Other detectives suffer from what might be called delusions of grandeur or quixotism. They imagine themselves to be pure knights righting wrongs, and not surprisingly don’t fit into the usual cop shop since they do not cut corners or settle for a tie score against the bad guys. Again, Reacher is an extreme case of this, and Travis McGee a more cheerful version. He only takes cases when he needs the dough and spots something worth crusading for. Bosch and Rebus occupy the more common middle ground. They are good cops, but sticklers for justice who keep running afoul of the suits and getting suspended for being too incorruptible.

Finally, in “Killing Eve,” we encounter a really interesting psychodynamic.
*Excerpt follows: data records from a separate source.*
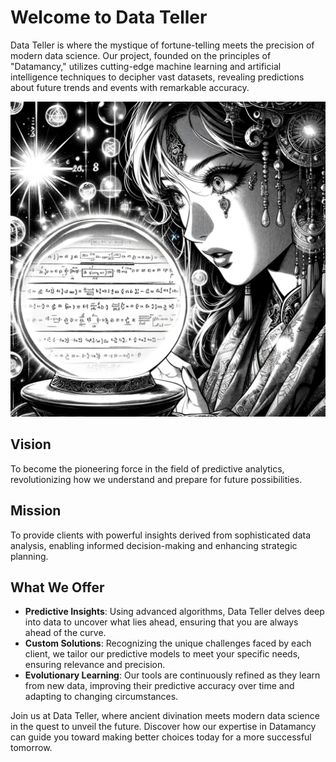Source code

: # Welcome to Data Teller

Data Teller is where the mystique of fortune-telling meets the precision of
modern data science. Our project, founded on the principles of "Datamancy,"
utilizes cutting-edge machine learning and artificial intelligence techniques to
decipher vast datasets, revealing predictions about future trends and events
with remarkable accuracy.

![Data Teller](/images/header.png)

## Vision

To become the pioneering force in the field of predictive analytics,
revolutionizing how we understand and prepare for future possibilities.

## Mission

To provide clients with powerful insights derived from
sophisticated data analysis, enabling informed decision-making and enhancing
strategic planning.

## What We Offer

- **Predictive Insights**: Using advanced algorithms, Data Teller delves deep
  into data to uncover what lies ahead, ensuring that you are always ahead of
  the curve.
- **Custom Solutions**: Recognizing the unique challenges faced by each client,
  we tailor our predictive models to meet your specific needs, ensuring
  relevance and precision.
- **Evolutionary Learning**: Our tools are continuously refined as they learn
  from new data, improving their predictive accuracy over time and adapting to
  changing circumstances.

Join us at Data Teller, where ancient divination meets modern data science in
the quest to unveil the future. Discover how our expertise in Datamancy can
guide you toward making better choices today for a more successful tomorrow.
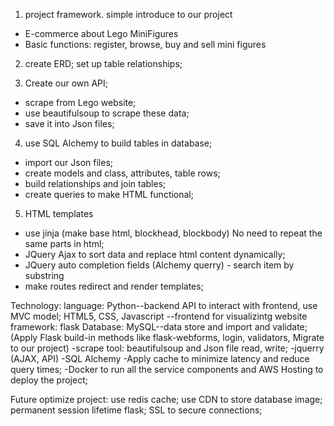 1. project framework. simple introduce to our project
- E-commerce about Lego MiniFigures
- Basic functions: register, browse, buy and sell mini figures

2. create ERD; set up table relationships;

3. Create our own API; 
- scrape from Lego website;
- use beautifulsoup to scrape these data;
- save it into Json files;

4. use SQL Alchemy to build tables in database;
- import our Json files; 
- create models and class, attributes, table rows;
- build relationships and join tables;
- create queries to make HTML functional; 
  
5. HTML templates
- use jinja (make base html, blockhead, blockbody) No need to repeat the same parts in html;
- JQuery Ajax to sort data and replace html content dynamically;
- JQuery auto completion fields (Alchemy querry) - search item by substring
- make routes redirect and render templates;


Technology:
language: Python--backend API to interact with frontend, use MVC model;
HTML5, CSS, Javascript --frontend for visualizintg website
framework: flask
Database: MySQL--data store and import and validate;
 (Apply Flask build-in methods like flask-webforms, login, validators, Migrate to our project)
-scrape tool: beautifulsoup and Json file read, write;
-jquerry (AJAX, API)
-SQL Alchemy
-Apply cache to minimize latency and reduce query times;
-Docker to run all the service components and AWS Hosting to deploy the project;


Future optimize project:
use redis cache;
use CDN to store database image;
permanent session lifetime flask;
SSL to secure connections;


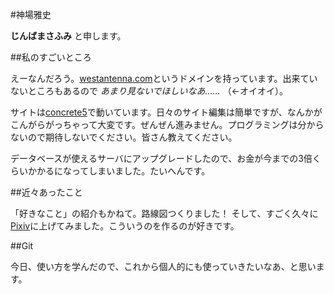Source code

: #神場雅史

**じんばまさふみ** と申します。

##私のすごいところ

えーなんだろう。[westantenna.com](westantenna.com)というドメインを持っています。出来ていないところもあるので *あまり見ないでほしいなあ……* （←オイオイ）。

サイトは[concrete5](http://concrete5-japan.org/)で動いています。日々のサイト編集は簡単ですが、なんかがこんがらがっちゃって大変です。ぜんぜん進みません。プログラミングは分からないので期待しないでください。皆さん教えてください。

データベースが使えるサーバにアップグレードしたので、お金が今までの3倍くらいかかるになってしまいました。たいへんです。

##近々あったこと

「好きなこと」の紹介もかねて。路線図つくりました！ そして、すごく久々に[Pixiv](http://pixiv.me/westantenna)に上げてみました。こういうのを作るのが好きです。

##Git

今日、使い方を学んだので、これから個人的にも使っていきたいなあ、と思います。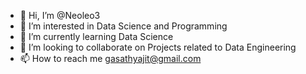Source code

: - 👋 Hi, I’m @Neoleo3
- 👀 I’m interested in Data Science and Programming
- 🌱 I’m currently learning Data Science
- 👀 I’m looking to collaborate on Projects related to Data Engineering
- 📫 How to reach me gasathyajit@gmail.com

<!---
Neoleo3/Neoleo3 is a ✨ special ✨ repository because its `README.md` (this file) appears on your GitHub profile.
You can click the Preview link to take a look at your changes.
--->
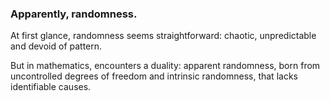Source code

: ### Apparently, randomness.

At first glance, randomness seems straightforward: chaotic, unpredictable and devoid of pattern.

But in mathematics, encounters a duality: apparent randomness, born from uncontrolled degrees of freedom and intrinsic randomness, that lacks identifiable causes.
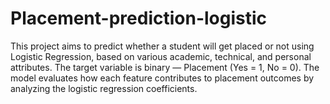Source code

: # Placement-prediction-logistic
This project aims to predict whether a student will get placed or not using Logistic Regression, based on various academic, technical, and personal attributes. The target variable is binary — Placement (Yes = 1, No = 0). The model evaluates how each feature contributes to placement outcomes by analyzing the logistic regression coefficients.

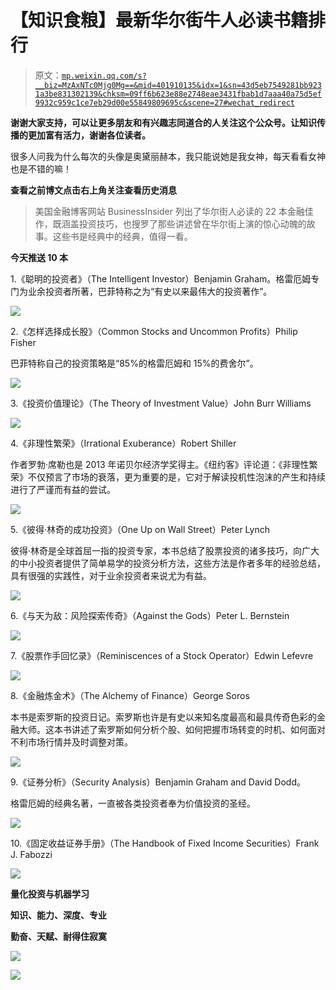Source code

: # 【知识食粮】最新华尔街牛人必读书籍排行

> 原文：[`mp.weixin.qq.com/s?__biz=MzAxNTc0Mjg0Mg==&mid=401910135&idx=1&sn=43d5eb7549281bb9231a3be831302139&chksm=09ff6b623e88e2748eae3431fbab1d7aaa40a75d5ef9932c959c1ce7eb29d00e55849809695c&scene=27#wechat_redirect`](http://mp.weixin.qq.com/s?__biz=MzAxNTc0Mjg0Mg==&mid=401910135&idx=1&sn=43d5eb7549281bb9231a3be831302139&chksm=09ff6b623e88e2748eae3431fbab1d7aaa40a75d5ef9932c959c1ce7eb29d00e55849809695c&scene=27#wechat_redirect)

**谢谢大家支持，可以让更多朋友和有兴趣志同道合的人关注这个公众号。让知识传播的更加富有活力，谢谢各位读者。**

很多人问我为什么每次的头像是奥黛丽赫本，我只能说她是我女神，每天看看女神也是不错的嘛！

**查看之前博文点击右上角关注查看历史消息**

> 美国金融博客网站 BusinessInsider 列出了华尔街人必读的 22 本金融佳作，既涵盖投资技巧，也搜罗了那些讲述曾在华尔街上演的惊心动魄的故事。这些书是经典中的经典，值得一看。

**今天推送 10 本**

1.《聪明的投资者》（The Intelligent Investor）Benjamin Graham。格雷厄姆专门为业余投资者所著，巴菲特称之为“有史以来最伟大的投资著作”。

![](img/bdd06e460ef924077a6e082608119e6a.png)

2.《怎样选择成长股》（Common Stocks and Uncommon Profits）Philip Fisher

巴菲特称自己的投资策略是“85%的格雷厄姆和 15%的费舍尔”。

![](img/01239768146b1b9360f3cbb5c3373130.png)

3.《投资价值理论》（The Theory of Investment Value）John Burr Williams

![](img/40842740cac2296d438d9d966fc8b98b.png) 

4.《非理性繁荣》（Irrational Exuberance）Robert Shiller

作者罗勃·席勒也是 2013 年诺贝尔经济学奖得主。《纽约客》评论道：《非理性繁荣》不仅预言了市场的衰落，更为重要的是，它对于解读投机性泡沫的产生和持续进行了严谨而有益的尝试。

![](img/92be022e461ab117f08a445585d349e0.png) 

5.《彼得·林奇的成功投资》（One Up on Wall Street）Peter Lynch

彼得·林奇是全球首屈一指的投资专家，本书总结了股票投资的诸多技巧，向广大的中小投资者提供了简单易学的投资分析方法，这些方法是作者多年的经验总结，具有很强的实践性，对于业余投资者来说尤为有益。

![](img/2f1c0455a19ce9cf20d375f945538aba.png) 

6.《与天为敌：风险探索传奇》（Against the Gods）Peter L. Bernstein

![](img/3d26703b7aef4dc1ea9eb671204fc54c.png) 

7.《股票作手回忆录》（Reminiscences of a Stock Operator）Edwin Lefevre

![](img/1ba44b1f2cb20975e94898620fd85eff.png) 

8.《金融炼金术》（The Alchemy of Finance）George Soros

本书是索罗斯的投资日记。索罗斯也许是有史以来知名度最高和最具传奇色彩的金融大师。这本书讲述了索罗斯如何分析个股、如何把握市场转变的时机、如何面对不利市场行情并及时调整对策。

![](img/1097935e8c1e2af45cf0094f7c187d1e.png) 

9.《证券分析》（Security Analysis）Benjamin Graham and David Dodd。

格雷厄姆的经典名著，一直被各类投资者奉为价值投资的圣经。

![](img/dad6d34867893b05ba0c512ba7fa3aaa.png)

10.《固定收益证券手册》（The Handbook of Fixed Income Securities）Frank J. Fabozzi

![](img/6e3cbdad9675747a4ff2bfd8199a1554.png)

**量化投资与机器学习**

**知识、能力、深度、专业**

**勤奋、天赋、耐得住寂寞**

![](img/d4267ffd3d295d7db40f2acfea9461c9.png)

![](img/25d54678797cac7132edcacbffe460dc.png)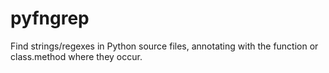 # pyfngrep
Find strings/regexes in Python source files, annotating with the function or class.method where they occur.
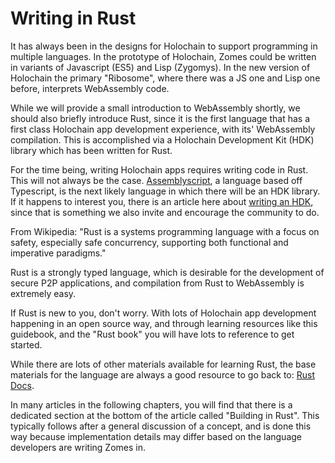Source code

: # Writing in Rust

It has always been in the designs for Holochain to support programming in multiple languages. In the prototype of Holochain, Zomes could be written in variants of Javascript (ES5) and Lisp (Zygomys). In the new version of Holochain the primary "Ribosome", where there was a JS one and Lisp one before, interprets WebAssembly code.

While we will provide a small introduction to WebAssembly shortly, we should also briefly introduce Rust, since it is the first language that has a first class Holochain app development experience, with its' WebAssembly compilation. This is accomplished via a Holochain Development Kit (HDK) library which has been written for Rust.

For the time being, writing Holochain apps requires writing code in Rust. This will not always be the case. [Assemblyscript](https://github.com/AssemblyScript/assemblyscript), a language based off Typescript, is the next likely language in which there will be an HDK library. If it happens to interest you, there is an article here about [writing an HDK](../writing_development_kit.md), since that is something we also invite and encourage the community to do.

From Wikipedia: 
"Rust is a systems programming language with a focus on safety, especially safe concurrency, supporting both functional and imperative paradigms."

Rust is a strongly typed language, which is desirable for the development of secure P2P applications, and compilation from Rust to WebAssembly is extremely easy.

If Rust is new to you, don't worry. With lots of Holochain app development happening in an open source way, and through learning resources like this guidebook, and the "Rust book" you will have lots to reference to get started.

While there are lots of other materials available for learning Rust, the base materials for the language are always a good resource to go back to: [Rust Docs](https://doc.rust-lang.org/).

In many articles in the following chapters, you will find that there is a dedicated section at the bottom of the article called "Building in Rust". This typically follows after a general discussion of a concept, and is done this way because implementation details may differ based on the language developers are writing Zomes in.



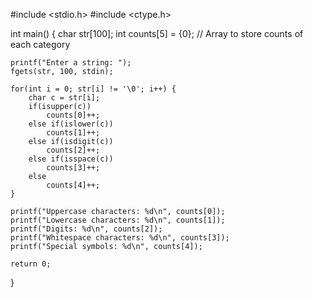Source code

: #include <stdio.h>
#include <ctype.h>

int main() {
    char str[100];
    int counts[5] = {0}; // Array to store counts of each category
    
    printf("Enter a string: ");
    fgets(str, 100, stdin);
    
    for(int i = 0; str[i] != '\0'; i++) {
        char c = str[i];
        if(isupper(c))
            counts[0]++;
        else if(islower(c))
            counts[1]++;
        else if(isdigit(c))
            counts[2]++;
        else if(isspace(c))
            counts[3]++;
        else
            counts[4]++;
    }
    
    printf("Uppercase characters: %d\n", counts[0]);
    printf("Lowercase characters: %d\n", counts[1]);
    printf("Digits: %d\n", counts[2]);
    printf("Whitespace characters: %d\n", counts[3]);
    printf("Special symbols: %d\n", counts[4]);
    
    return 0;
}
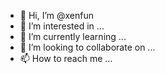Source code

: - 👋 Hi, I’m @xenfun
- 👀 I’m interested in ...
- 🌱 I’m currently learning ...
- 💞️ I’m looking to collaborate on ...
- 📫 How to reach me ...

<!---
xenfun/xenfun is a ✨ special ✨ repository because its `README.md` (this file) appears on your GitHub profile.
You can click the Preview link to take a look at your changes.
--->
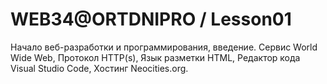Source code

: # WEB34@ORTDNIPRO / Lesson01
Начало веб-разработки и программирования, введение. Сервис World Wide Web, Протокол HTTP(s), Язык разметки HTML, Редактор кода Visual Studio Code, Хостинг Neocities.org.


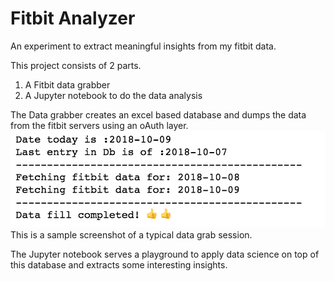 # Fitbit Analyzer
An experiment to extract meaningful insights from my fitbit data.

This project consists of 2 parts.

 1. A Fitbit data grabber
 2. A Jupyter notebook to do the data analysis

The Data grabber creates an excel based database and dumps the data from the fitbit servers using an oAuth layer.
![](data/ss/data_grabber.png)
This is a sample screenshot of a typical data grab session.

The Jupyter notebook serves a playground to apply data science on top of this database and extracts some interesting insights.
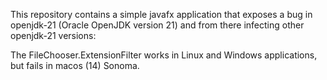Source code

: This repository contains a simple javafx application that exposes a bug in openjdk-21 (Oracle OpenJDK version 21) and from there infecting other openjdk-21 versions:

The FileChooser.ExtensionFilter works in Linux and Windows applications, but fails in macos (14) Sonoma.
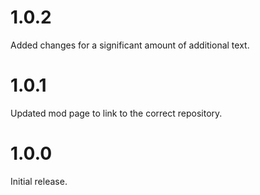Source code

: # 1.0.2

Added changes for a significant amount of additional text.

# 1.0.1

Updated mod page to link to the correct repository.

# 1.0.0

Initial release.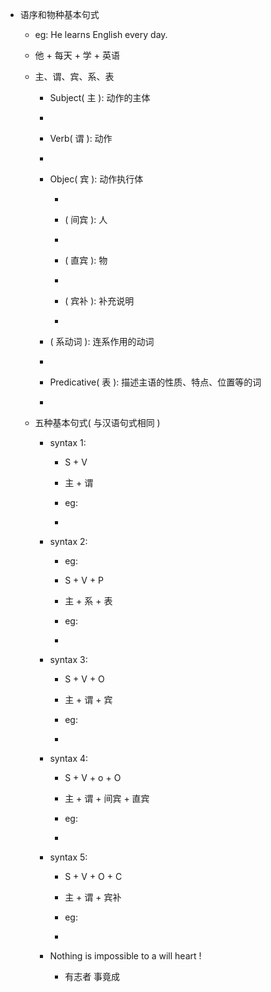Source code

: * 语序和物种基本句式

    * eg: He learns English every day.
    
    * 他 + 每天 + 学 + 英语
    
    * 主、谓、宾、系、表
    
        * Subject( 主 ): 动作的主体
            
        * 
        
        * Verb( 谓 ): 动作
            
        *  

        * Objec( 宾 ): 动作执行体
        
            * 
        
            * ( 间宾 ): 人
                
            * 
        
            * ( 直宾 ): 物
                
            * 
            
            * ( 宾补 ): 补充说明
                
            * 
         
        * ( 系动词 ): 连系作用的动词
            
        * 

        * Predicative( 表 ): 描述主语的性质、特点、位置等的词
            
        * 

    * 五种基本句式( 与汉语句式相同 )
    
        * syntax 1: 
        
            * S + V
        
            * 主 + 谓
            
            * eg:
            
            * 
        
        * syntax 2: 
        
            * eg: 
        
            * S + V + P
        
            * 主 + 系 + 表
            
            * eg:
            
            * 
        
        * syntax 3: 
        
            * S + V + O
            
            * 主 + 谓 + 宾
            
            * eg:
            
            * 
        
        * syntax 4: 
        
            * S + V + o + O
            
            * 主 + 谓 + 间宾 + 直宾
            
            * eg: 
            
            * 
        
        * syntax 5: 
        
            * S + V + O + C
            
            * 主 + 谓 + 宾补
            
            * eg:
            
            * 
            
        * Nothing is impossible to a will heart !
        
            * 有志者 事竟成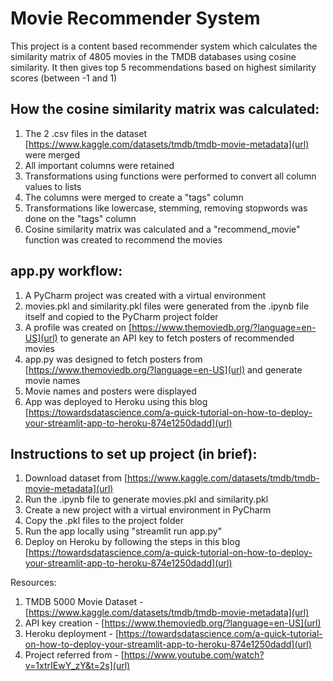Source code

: # **Movie Recommender System**

This project is a content based recommender system which calculates the similarity matrix of 4805 movies in the TMDB databases using cosine similarity. It then gives top 5 recommendations based on highest similarity scores (between -1 and 1)

## How the cosine similarity matrix was calculated:
1) The 2 .csv files in the dataset [https://www.kaggle.com/datasets/tmdb/tmdb-movie-metadata](url) were merged
2) All important columns were retained
3) Transformations using functions were performed to convert all column values to lists
4) The columns were merged to create a "tags" column
5) Transformations like lowercase, stemming, removing stopwords was done on the "tags" column
6) Cosine similarity matrix was calculated and a "recommend_movie" function was created to recommend the movies

## app.py workflow:
1) A PyCharm project was created with a virtual environment
2) movies.pkl and similarity.pkl files were generated from the .ipynb file itself and copied to the PyCharm project folder
3) A profile was created on [https://www.themoviedb.org/?language=en-US](url) to generate an API key to fetch posters of recommended movies
4) app.py was designed to fetch posters from [https://www.themoviedb.org/?language=en-US](url) and generate movie names
5) Movie names and posters were displayed
6) App was deployed to Heroku using this blog [https://towardsdatascience.com/a-quick-tutorial-on-how-to-deploy-your-streamlit-app-to-heroku-874e1250dadd](url)

## Instructions to set up project (in brief):
1) Download dataset from [https://www.kaggle.com/datasets/tmdb/tmdb-movie-metadata](url)
2) Run the .ipynb file to generate movies.pkl and similarity.pkl
3) Create a new project with a virtual environment in PyCharm
4) Copy the .pkl files to the project folder
5) Run the app locally using "streamlit run app.py"
6) Deploy on Heroku by following the steps in this blog [https://towardsdatascience.com/a-quick-tutorial-on-how-to-deploy-your-streamlit-app-to-heroku-874e1250dadd](url)

Resources:
1) TMDB 5000 Movie Dataset - [https://www.kaggle.com/datasets/tmdb/tmdb-movie-metadata](url)
2) API key creation - [https://www.themoviedb.org/?language=en-US](url)
3) Heroku deployment - [https://towardsdatascience.com/a-quick-tutorial-on-how-to-deploy-your-streamlit-app-to-heroku-874e1250dadd](url)
4) Project referred from - [https://www.youtube.com/watch?v=1xtrIEwY_zY&t=2s](url)
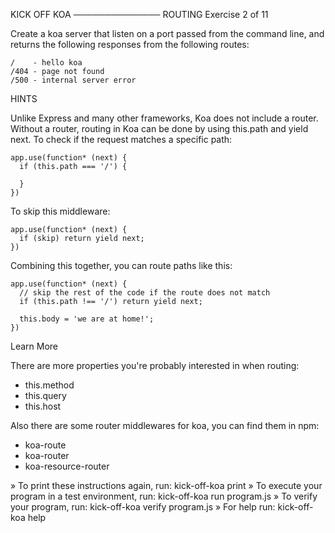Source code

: 
 KICK OFF KOA
──────────────
 ROUTING
 Exercise 2 of 11

Create a koa server that listen on a port passed from the command line, and returns the following responses from the following routes:

    /    - hello koa
    /404 - page not found
    /500 - internal server error

HINTS

Unlike Express and many other frameworks, Koa does not include a router. Without a router, routing in Koa can be done by using this.path and yield next. To check if the request matches a specific path:

    app.use(function* (next) {
      if (this.path === '/') {

      }
    })

To skip this middleware:

    app.use(function* (next) {
      if (skip) return yield next;
    })

Combining this together, you can route paths like this:

    app.use(function* (next) {
      // skip the rest of the code if the route does not match
      if (this.path !== '/') return yield next;

      this.body = 'we are at home!';
    })

Learn More

There are more properties you're probably interested in when routing:

  * this.method
  * this.query
  * this.host

Also there are some router middlewares for koa, you can find them in npm:

  * koa-route
  * koa-router
  * koa-resource-router


 » To print these instructions again, run: kick-off-koa print
 » To execute your program in a test environment, run: kick-off-koa run program.js
 » To verify your program, run: kick-off-koa verify program.js
 » For help run: kick-off-koa help


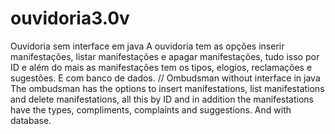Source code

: # ouvidoria3.0v
Ouvidoria sem interface em java
A ouvidoria tem as opções inserir manifestações, listar manifestações e apagar manifestações, tudo isso por ID e além do mais as manifestações tem os tipos, elogios, reclamações e sugestões.
E com banco de dados.
//
Ombudsman without interface in java
The ombudsman has the options to insert manifestations, list manifestations and delete manifestations, all this by ID and in addition the manifestations have the types, compliments, complaints and suggestions.
And with database.
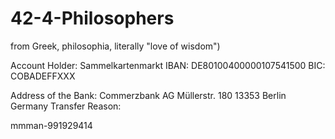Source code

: # 42-4-Philosophers
from Greek, philosophia, literally "love of wisdom")


Account Holder:       Sammelkartenmarkt
IBAN:                 DE80100400000107541500
BIC:                  COBADEFFXXX

Address of the Bank:  Commerzbank AG
                      Müllerstr. 180
                      13353 Berlin
                      Germany
Transfer Reason:

mmman-991929414

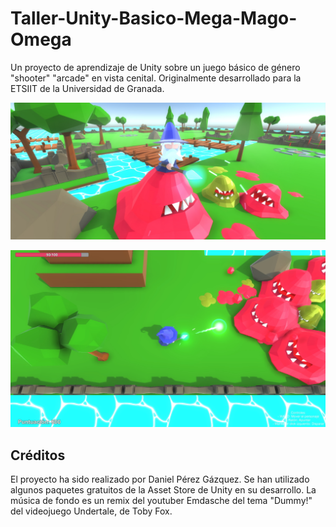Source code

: # Taller-Unity-Basico-Mega-Mago-Omega
Un proyecto de aprendizaje de Unity sobre un juego básico de género "shooter" "arcade" en vista cenital. Originalmente desarrollado para la ETSIIT de la Universidad de Granada.

![Promo](https://github.com/NestorsImagination/Taller-Unity-Basico-Mega-Mago-Omega/blob/master/Capturas/Promo.jpg)

![Screenshot](https://github.com/NestorsImagination/Taller-Unity-Basico-Mega-Mago-Omega/blob/master/Capturas/GameScreenshot.jpg)

## Créditos

El proyecto ha sido realizado por Daniel Pérez Gázquez. Se han utilizado algunos paquetes gratuitos de la Asset Store de Unity en su desarrollo. La música de fondo es un remix del youtuber Emdasche del tema "Dummy!" del videojuego Undertale, de Toby Fox.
Our heroine is an intelligence operative who has the usual quirks, but who becomes obsessed with similar murders that seem to point to a brilliant assassin. She identifies another women as the likely culprit and begins to develop an obsession that verges on a crush for the killer. The killer is bemused by the attention and reciprocates the feeling of fascination.

Wow! It’s a folie a deux. We’ve never seen anything like that before. Or have we? What about “The Woman,” the dominatrix, Irene Adler, Sherlock’s femme fatale? It has been said that all philosophy is just footnotes to Plato. Hemingway said all modern American literature came out of one book, “Huckleberry Finn.” And maybe we just have to admit that all detective fiction begins and ends at 221B Baker Street.